February 5, 2021
Evaluating a COBRA Subsidy Now
Back in the early months of the COVID-19 lockdown orders, there was well-founded concern about the insurance status of the 22 million workers who lost jobs between mid-March and mid-April. At the time, the idea of subsidizing COBRA premiums was floated as a way of keeping these workers from losing their health insurance coverage on top of losing their jobs. Now the idea is once again gaining traction, having been proposed by President Biden as part of his $1.9 trillion “American Recovery Plan.” The idea might have had merit originally, but circumstances have changed, so it’s worth considering when COBRA subsidies might or might not make sense.
COBRA is a transitional insurance program that allows employees to continue with their existing employer-sponsored insurance (ESI) plan after job loss for between 18 and 36 months in most cases. The catch is that the former employee must pay both the employee and employer shares of the premium. As a result, COBRA provides continuity, but it also can be prohibitively expensive.
Back in April 2020, I argued in the Weekly Checkup that a COBRA subsidy might be a good idea. It seemed to me that amid staggering job loss and a rapidly expanding public health crisis, keeping people in their existing insurance and provider networks made a lot of sense, and a COBRA subsidy would have helped to accomplish that goal. As it turns out, the vast majority of those who lost their insurance as a result of pandemic-related job loss ended up having access to other ESI coverage through family members, or to subsidized coverage through Medicaid and the Affordable Care Act (ACA). But even still, it seemed less than ideal to have recently unemployed individuals struggling to navigate new provider networks amid a pandemic. Additionally, much of the job loss was anticipated to be temporary. Switching insurance coverage only to switch back a few months later seemed burdensome and unnecessary. A temporary subsidy that would have made it affordable for people to stay in their existing ESI plan through the end of 2020 seemed sensible. Speaker Pelosi did include a subsidy of COBRA premiums retroactive to March 1, 2020, through January 31, 2021, as part of the Health and Economic Recovery Omnibus Emergency Solutions (HEROES) Act in May, but that legislation was never enacted.

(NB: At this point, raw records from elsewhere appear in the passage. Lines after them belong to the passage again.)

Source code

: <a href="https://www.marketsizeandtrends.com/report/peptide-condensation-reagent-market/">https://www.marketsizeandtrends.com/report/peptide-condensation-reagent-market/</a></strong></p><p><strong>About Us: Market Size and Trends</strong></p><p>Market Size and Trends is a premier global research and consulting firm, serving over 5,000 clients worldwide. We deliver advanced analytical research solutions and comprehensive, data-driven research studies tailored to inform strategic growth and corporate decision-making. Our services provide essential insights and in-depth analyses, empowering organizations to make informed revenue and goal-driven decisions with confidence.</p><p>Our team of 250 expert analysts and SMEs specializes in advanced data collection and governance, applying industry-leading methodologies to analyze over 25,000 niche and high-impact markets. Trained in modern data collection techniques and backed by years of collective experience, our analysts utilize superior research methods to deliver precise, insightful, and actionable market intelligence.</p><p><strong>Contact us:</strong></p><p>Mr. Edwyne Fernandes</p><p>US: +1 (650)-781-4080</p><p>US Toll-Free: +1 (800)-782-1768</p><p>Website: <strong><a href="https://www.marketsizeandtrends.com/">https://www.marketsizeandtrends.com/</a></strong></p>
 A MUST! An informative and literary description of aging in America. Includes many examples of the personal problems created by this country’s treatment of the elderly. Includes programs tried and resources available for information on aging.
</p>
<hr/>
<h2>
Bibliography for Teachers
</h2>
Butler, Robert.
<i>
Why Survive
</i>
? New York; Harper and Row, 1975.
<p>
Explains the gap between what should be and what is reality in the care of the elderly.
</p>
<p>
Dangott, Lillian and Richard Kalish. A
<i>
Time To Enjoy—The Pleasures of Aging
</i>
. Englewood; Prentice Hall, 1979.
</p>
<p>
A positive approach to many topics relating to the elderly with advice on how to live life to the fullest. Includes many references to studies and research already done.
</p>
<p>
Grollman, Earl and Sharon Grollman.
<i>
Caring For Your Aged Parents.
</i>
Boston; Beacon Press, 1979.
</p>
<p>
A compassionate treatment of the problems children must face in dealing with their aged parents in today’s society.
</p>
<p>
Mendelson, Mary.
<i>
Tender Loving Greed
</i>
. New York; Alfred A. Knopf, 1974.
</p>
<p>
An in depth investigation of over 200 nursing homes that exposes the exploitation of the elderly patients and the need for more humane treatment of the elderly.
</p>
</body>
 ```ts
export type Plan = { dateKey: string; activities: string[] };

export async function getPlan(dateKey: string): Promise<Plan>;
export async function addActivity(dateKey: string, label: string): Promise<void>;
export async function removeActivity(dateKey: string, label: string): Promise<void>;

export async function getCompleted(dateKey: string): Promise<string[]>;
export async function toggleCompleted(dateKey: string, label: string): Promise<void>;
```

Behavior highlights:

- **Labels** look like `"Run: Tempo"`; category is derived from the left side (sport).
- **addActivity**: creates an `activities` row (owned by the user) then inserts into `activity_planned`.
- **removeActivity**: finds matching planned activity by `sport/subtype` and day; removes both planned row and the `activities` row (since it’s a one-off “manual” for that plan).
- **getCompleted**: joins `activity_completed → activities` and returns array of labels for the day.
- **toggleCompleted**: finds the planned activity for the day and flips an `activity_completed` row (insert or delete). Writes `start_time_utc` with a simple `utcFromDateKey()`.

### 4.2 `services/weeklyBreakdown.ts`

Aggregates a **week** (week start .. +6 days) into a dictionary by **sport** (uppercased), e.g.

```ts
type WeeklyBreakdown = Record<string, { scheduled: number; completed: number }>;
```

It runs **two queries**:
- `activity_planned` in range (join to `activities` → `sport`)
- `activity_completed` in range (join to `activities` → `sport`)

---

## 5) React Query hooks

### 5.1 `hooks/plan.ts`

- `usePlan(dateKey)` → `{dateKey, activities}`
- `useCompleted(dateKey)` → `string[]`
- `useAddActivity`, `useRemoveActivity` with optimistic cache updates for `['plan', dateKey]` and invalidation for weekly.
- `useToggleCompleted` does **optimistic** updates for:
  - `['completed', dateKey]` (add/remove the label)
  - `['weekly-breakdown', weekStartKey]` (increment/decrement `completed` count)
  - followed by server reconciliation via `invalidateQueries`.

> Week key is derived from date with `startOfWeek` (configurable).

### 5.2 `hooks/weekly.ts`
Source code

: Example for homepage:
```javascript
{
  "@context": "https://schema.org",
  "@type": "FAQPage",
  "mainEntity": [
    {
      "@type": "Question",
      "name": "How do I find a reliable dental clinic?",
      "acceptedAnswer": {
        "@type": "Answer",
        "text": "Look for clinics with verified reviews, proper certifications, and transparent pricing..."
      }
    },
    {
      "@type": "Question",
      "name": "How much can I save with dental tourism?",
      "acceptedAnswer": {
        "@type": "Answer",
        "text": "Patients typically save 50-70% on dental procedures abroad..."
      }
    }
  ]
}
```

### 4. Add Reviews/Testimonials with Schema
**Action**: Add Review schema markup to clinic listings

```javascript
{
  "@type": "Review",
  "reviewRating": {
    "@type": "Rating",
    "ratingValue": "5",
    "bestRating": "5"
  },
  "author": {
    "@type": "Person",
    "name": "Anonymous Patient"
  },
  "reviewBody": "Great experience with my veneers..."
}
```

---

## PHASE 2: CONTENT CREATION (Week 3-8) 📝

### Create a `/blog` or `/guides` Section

Now President Biden is calling for a COBRA subsidy, but the ground has shifted and the policy makes less sense than it did last year. For one thing, unemployment has shrunk since the initial layoffs. Certainly, people are still losing jobs because of the pandemic, but at nowhere near the levels seen earlier, so the risk of a large group of people losing ESI is much less than it was last year. Also, people who are still unemployed at this point are unlikely to be going back to their old jobs. It makes sense for those individuals to transition to another form of coverage. Further, if their COBRA premiums were a significant financial burden, they could have accessed subsidized ACA coverage in the aftermath of their job loss, or during the end of year open enrollment period that just closed in December—a normal time to transition from one insurance plan to another. If they’re still paying COBRA premiums and are only now finding it to be untenable, the Biden Administration is offering another open enrollment period starting later this month.
But if the Democrats want to enact a COBRA subsidy, how large should it be? While House Democrats previously proposed a 100 percent subsidy, in 2009 the federal government provided a temporary COBRA subsidy of 65 percent, and for his part Biden has not specified a percentage. It seems to me that subsidies for COBRA should not exceed what an individual or family would receive if they purchased coverage through the ACA marketplace. Competing federal subsidies of various amounts are inefficient and unfair.
Ultimately, it’s just not clear that the same need for a COBRA subsidy exists now that might have existed last year. Instead, this feels like a residual policy idea, still hanging on from last year because no one has stopped to reevaluate it.
Chart Review: COVID-19 Vaccine Distribution by Race
Alexis Williams, Human Welfare Policy Intern
Many have noted the disparate impact the coronavirus pandemic has had on communities of color, and early data suggest there may also be unequal distribution of the vaccine among some minority populations. As shown in the chart, two minority groups, Hispanic/Latino and Non-Hispanic Blacks, are proportionately underrepresented in the vaccine distribution, while Non-Hispanic Asians and American Indians and Alaska Natives (AI/AN) have received the vaccine at rates in line with or higher than their proportion of the population. This discrepancy between the groups is likely in part because Asian-Americans make up a relatively high number of hospital workers, who were the first to receive the vaccine. That said, 16 percent of health care workers are Non-Hispanic Blacks, a rate higher than their proportion of the population and their share of COVID-19 deaths. Moreover, Black women make up a high percentage of staff in long-term care facilities (26 percent) and therefore should have been among the first to receive the vaccine, but only 5.4 percent of vaccine recipients to date are Non-Hispanic Blacks. Surveys suggest that Black Americans are skeptical about the safety and efficacy of the vaccine, which could lead them to decline it. Nevertheless, some of these discrepancies are likely accounted for in the second-highest category, “Multiple/Other.” These data do not account for vaccinations given after the first month and only include racial data for 52 percent of individuals vaccinated.